Expresa la dependencia entre unos y otros y establece los canales de comunicación entre
ellos. A través del organigrama visualizamos cómo está organizada la empresa,
detectamos los fallos organizativos y nos permite evaluar y corregir los fallos.
Una vez
confeccionado el organigrama de la empresa, se plantea la creación de los puestos de
trabajo para determinar la plantilla de la empresa. Para ello hay que considerar:
-
Conocer las tareas a cubrir y el orden de las mismas
- Calcular los tiempos necesarios para realizar las tareas
- Buscar las personas necesarias
- Identificar el perfil profesional de las personas
¿CON QUÉ CUENTO?
Todo proyecto empresarial requiere la
realización de inversiones a las que debe hacer frente.
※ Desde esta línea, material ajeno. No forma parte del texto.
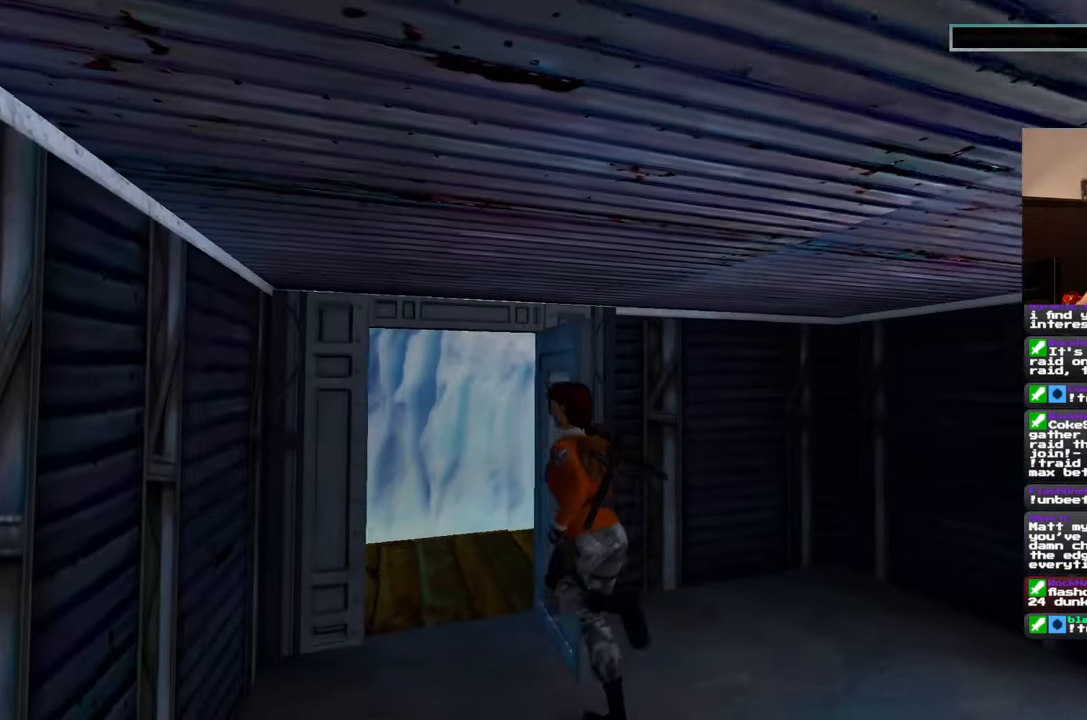
{"dt_ms": 500, "buttons": [], "left_stick": "up", "right_stick": "center", "events": [[67, "left_stick", "up"], [83, "right_stick", "center"]]}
Estas inversiones se encuadran en
el ACTIVO que nos refleja en que se va a gastar su dinero.
Estos empleos pueden dividirse en dos grandes grupos.
El
Activo fijo está compuesto por las inversiones realizadas para el desarrollo de
varios años de la empresa (terrenos, Edificios, Maquinaria, Elementos de Transporte,...)
El Activo Circulante reúne aquellos bienes de los que se espera su
conversión en dinero a corto plazo ( Materias Primas, Productos listos para la venta...)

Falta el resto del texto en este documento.